# Cable Provider Cablecard Hotline



## 36446 (May 19, 2011)

Comcast Cablecard Hotline: 1-877-405-2298

Verizon automated cablecard activation line: 1-888-897-7499 (Requires an activation code)

Anyone know any other Cable provider cablecard hotlines?


----------



## slowbiscuit (Sep 19, 2006)

That's the first I've seen of a CC number for Comcast in a long time, is that newly posted by them or is it the old one that quit working long ago?


----------



## jfh3 (Apr 15, 2004)

The number the OP listed is the new Xfinity/Comcast CableCARD self-install number.

I just picked up a self-install kit yesterday and that is the number in the doc. Haven't tried it yet, as I want to swap out a hard drive in the Premiere I use for OTA before I do, but the documentation Comcast provides has a page for Tivo and it's actually correct, so I hope the folks on the other end of the 877 number understand it.


----------



## myblubu (Nov 23, 2008)

Time Warner

CableCARD Technical Support Desk 1-866-606-5889

Mon - Fri 8:00 am to 11:00 pm (EST)
Sat - Sun 10:00 am to 11:00 pm (EST)


----------



## WhiskeyTango (Sep 20, 2006)

Thanks to those who posted the phone numbers. I had to have a CC re-paired after upgrading my HDD. The Comcast CSR was useless and had no idea what I needed and insisted I needed a tech visit. I found this thread and had the card paired in minutes. Unfortunately this phone number is nowhere to be found on Comcast's site.


----------



## jfh3 (Apr 15, 2004)

→ **Problem to solve**
Summarize the cablecard hotline thread in two sentences. The material that comes after this thread isn't needed for the task.

→ **Dataset content**
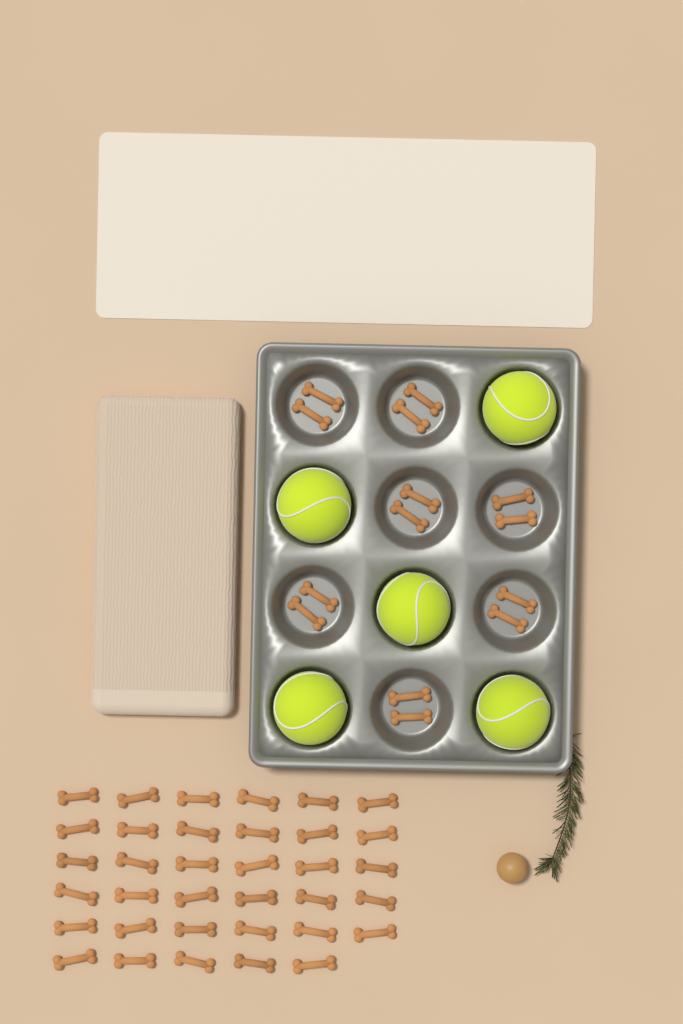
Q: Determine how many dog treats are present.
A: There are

→ **Solved problem**
The thread collects CableCARD phone lines: 1-877-405-2298 for Comcast, an automated Verizon activation line at 1-888-897-7499 that requires an activation code, and a Time Warner technical support desk at 1-866-606-5889. One poster confirms the Comcast number is the new self-install number printed in the kit documentation, and another reports having a card re-paired in minutes with it after a Comcast representative insisted a tech visit was needed.